Déficits et licenciements sont désormais au programme du secteur hospitalier public et subventionné. Environ 77% des frais de fonctionnement hospitaliers sont des frais de personnel. En conséquence, les économies se font sur le dos du personnel. Comment ? Non-remplacement des absences (maladies, accidents, congés maternité), des départs à la retraite, refus d’indexation des salaires, gel des dotations, etc. Une pression maximale sur le personnel qui reste et qui finit par craquer ou quitter la profession.

Et les primes d’assurance-maladie depuis cette réforme ? Les primes ont augmenté, en moyenne, de plus de 26 % pendant la même période[1] !

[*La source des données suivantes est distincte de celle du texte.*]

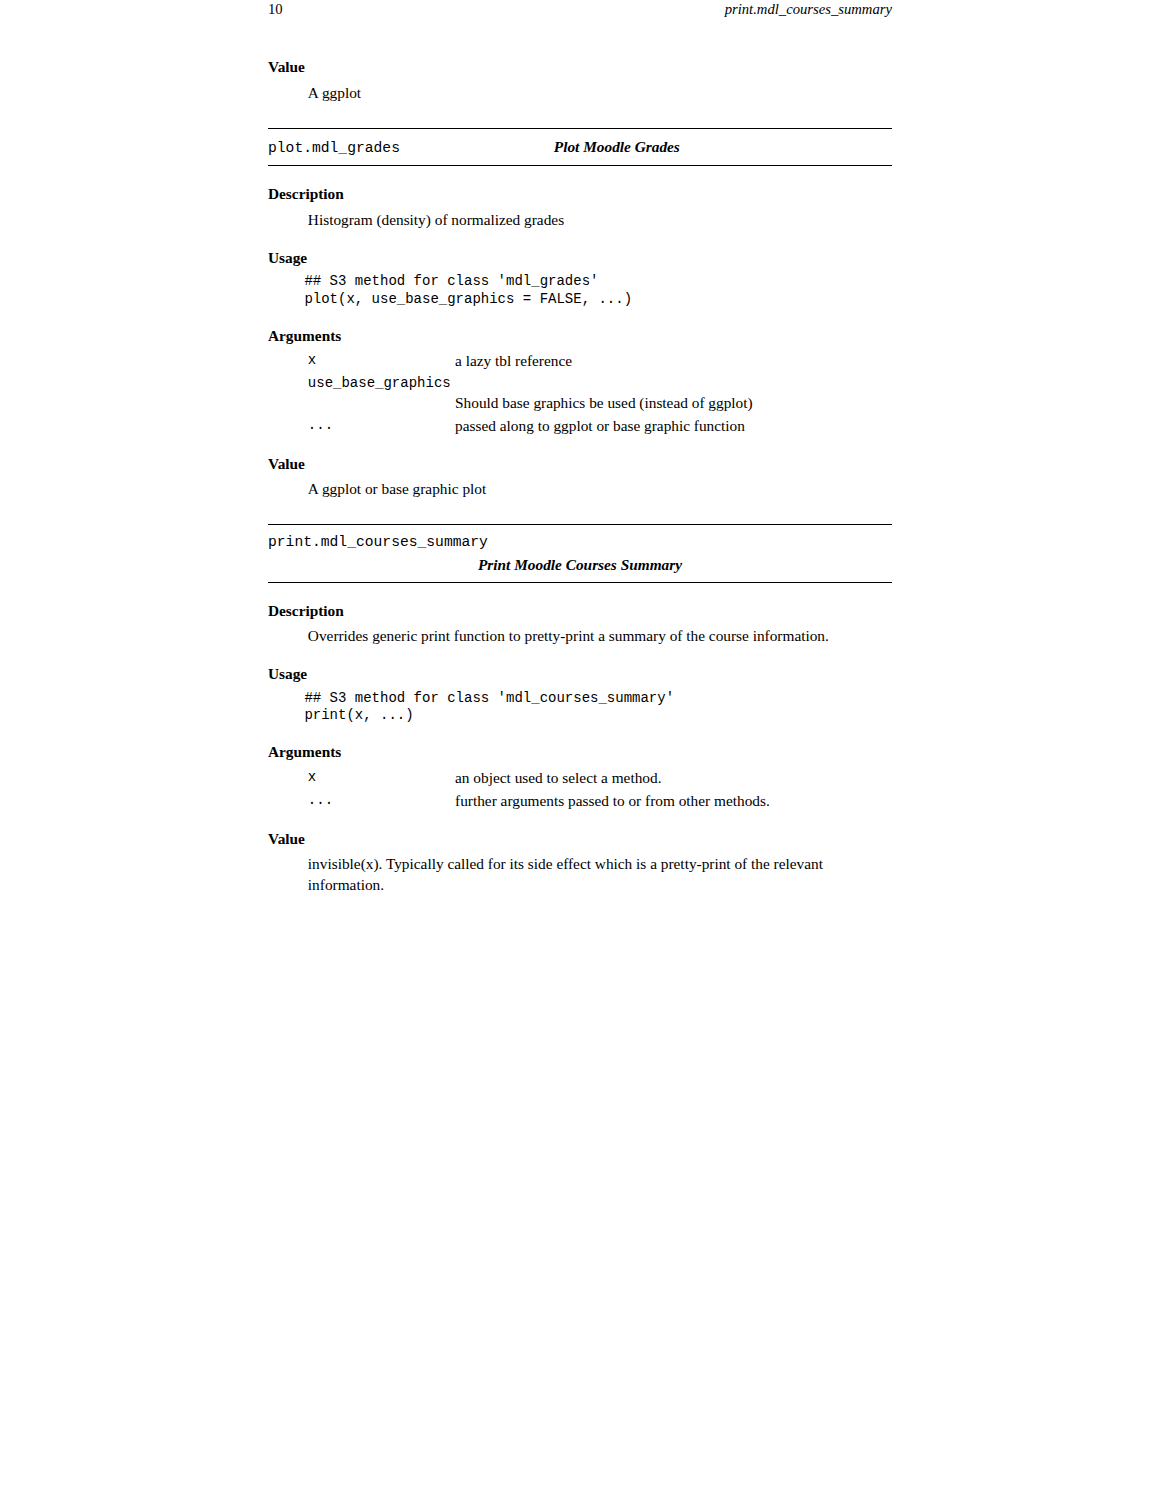10 print.mdl_courses_summary
Value
A ggplot
plot.mdl_grades Plot Moodle Grades
Description
Histogram (density) of normalized grades
Usage
## S3 method for class 'mdl_grades'
plot(x, use_base_graphics = FALSE, ...)
Arguments
x
a lazy tbl reference
use_base_graphics
Should base graphics be used (instead of ggplot)
...
passed along to ggplot or base graphic function
Value
A ggplot or base graphic plot
print.mdl_courses_summary Print Moodle Courses Summary
Description
Overrides generic print function to pretty-print a summary of the course information.
Usage
## S3 method for class 'mdl_courses_summary'
print(x, ...)
Arguments
x
an object used to select a method.
...
further arguments passed to or from other methods.
Value
invisible(x). Typically called for its side effect which is a pretty-print of the relevant information.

Ainsi, les promesses de 2007 sont toutes passées à la trappe, malgré une forte augmentation des primes. Les directions hospitalières sont obnubilées par les économies et les cantons se cachent derrière la responsabilité des directions hospitalières… La faîtière hospitalière, H+, elle, valide toutes les réformes, car elle représente aussi les cliniques à but lucratif.

Bilan : la concurrence imposée par la réforme de 2007 a augmenté nos primes et démantelé l’hôpital public.

Le 23 décembre 2023, le Parlement a adopté une nouvelle réforme de la LAMal, EFAS (financement uniforme prestations). La faîtière des hôpitaux, H+, soutient à nouveau cette réforme, tout comme la majorité des cantons, avec les mêmes arguments qu’en 2007 : EFAS va simplifier le système par un financement uniforme. La question que devraient se poser les directions hospitalières du secteur public : est-ce que EFAS permettra d’augmenter les tarifs hospitaliers et/ou le financement cantonal et permettra ainsi aux hôpitaux publics de remplir leur mission ? Réponse dans le texte de la loi.

NON : EFAS ne modifie pas les tarifs ni pour les soins stationnaires, ni pour les opérations en ambulatoire. EFAS poursuit le même objectif que la réforme de 2007 : privatiser davantage le secteur de la santé. Il est grand temps que les directions hospitalières prennent leurs responsabilités et interviennent enfin pour garantir des conditions de travail respectueuses des personnels et des soins de qualité, au lieu de soutenir les réformes qui coulent le service public.